(Beginning of Given entries)

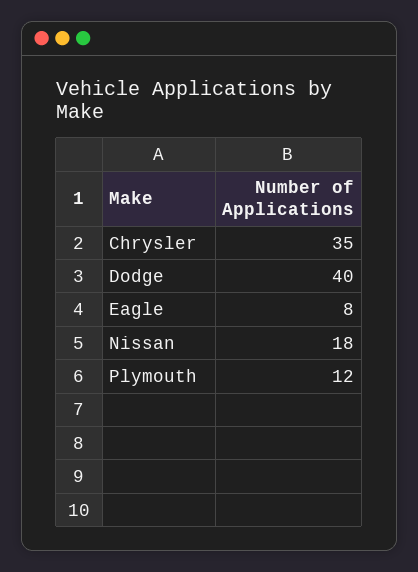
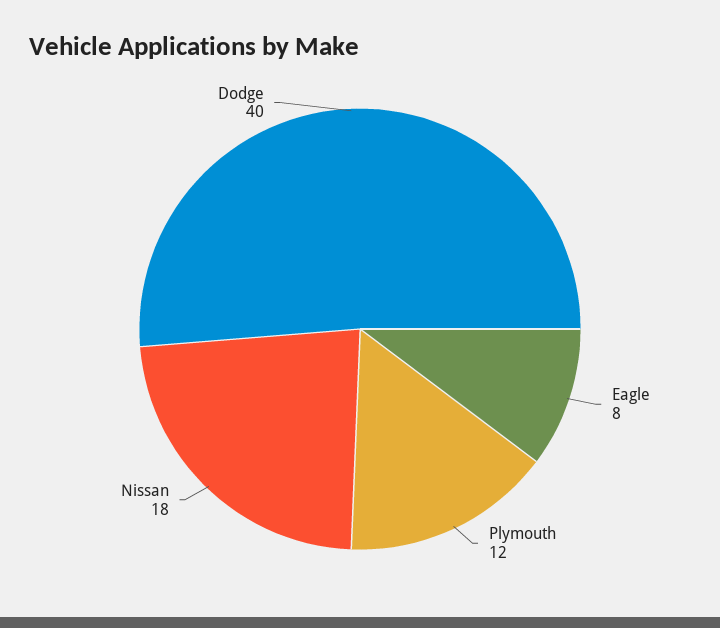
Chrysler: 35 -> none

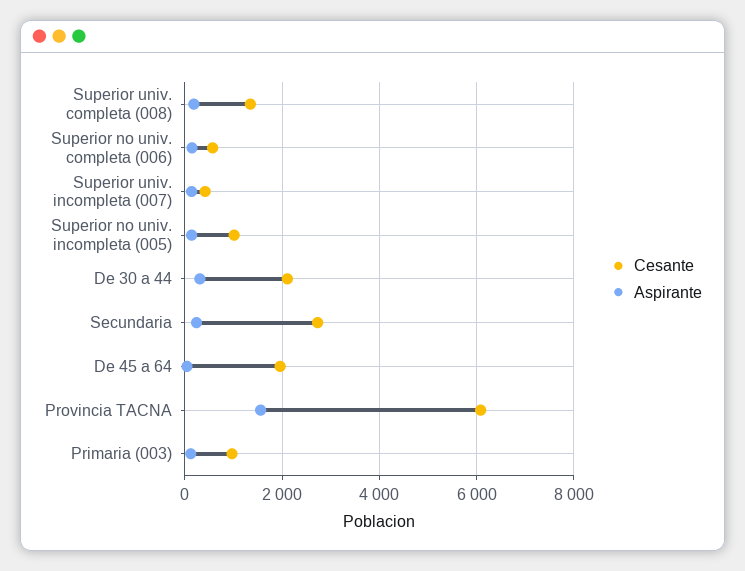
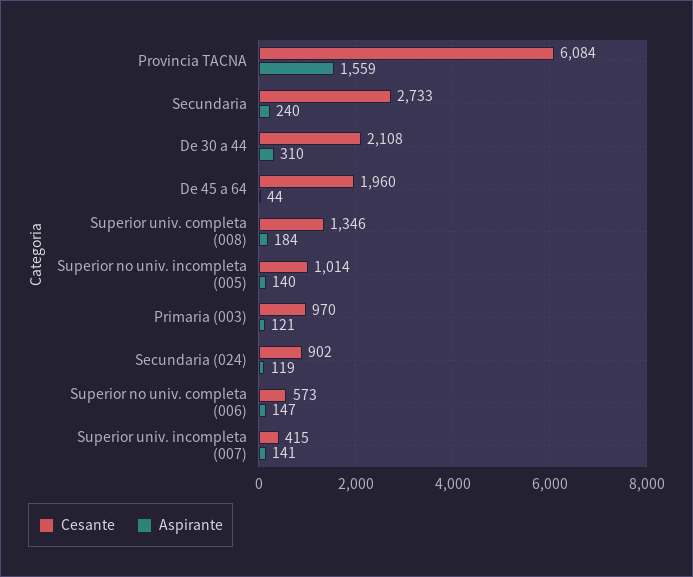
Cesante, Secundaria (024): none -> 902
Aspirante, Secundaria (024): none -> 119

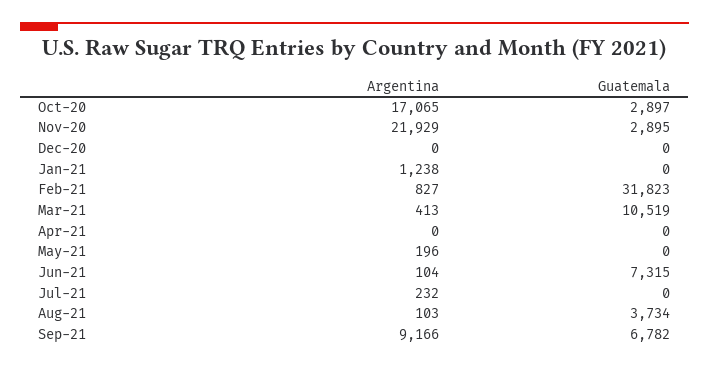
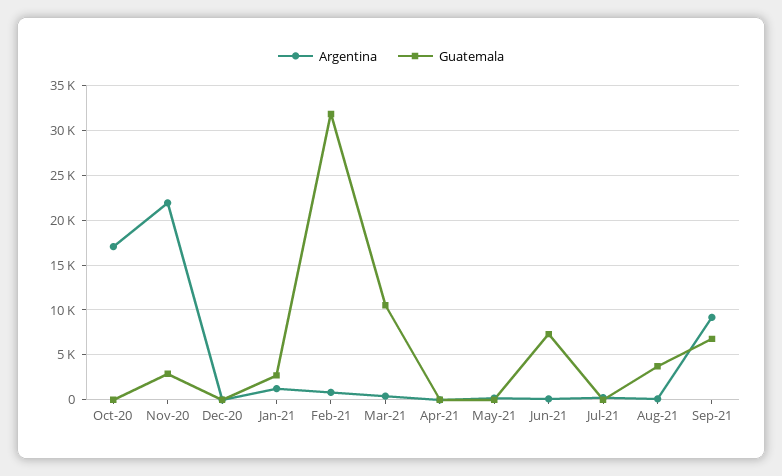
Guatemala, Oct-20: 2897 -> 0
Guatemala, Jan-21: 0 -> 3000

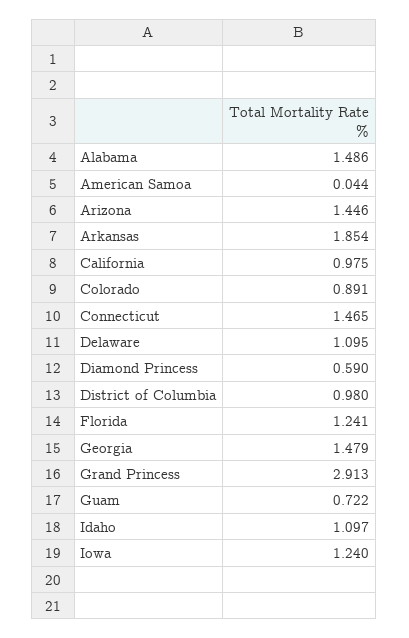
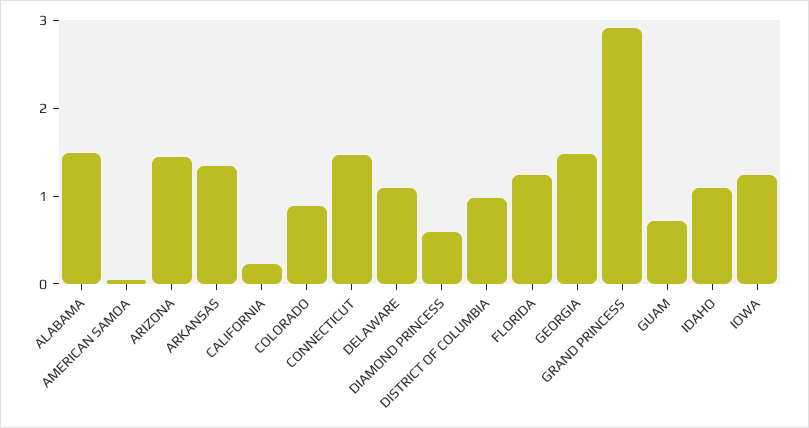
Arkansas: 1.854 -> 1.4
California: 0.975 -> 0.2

(End of Given entries)

• Task to carry out: Each entry above has to be set down again verbatim, except for its pictures.

• Task output:
Chrysler: 35 -> none

Cesante, Secundaria (024): none -> 902
Aspirante, Secundaria (024): none -> 119

Guatemala, Oct-20: 2897 -> 0
Guatemala, Jan-21: 0 -> 3000

Arkansas: 1.854 -> 1.4
California: 0.975 -> 0.2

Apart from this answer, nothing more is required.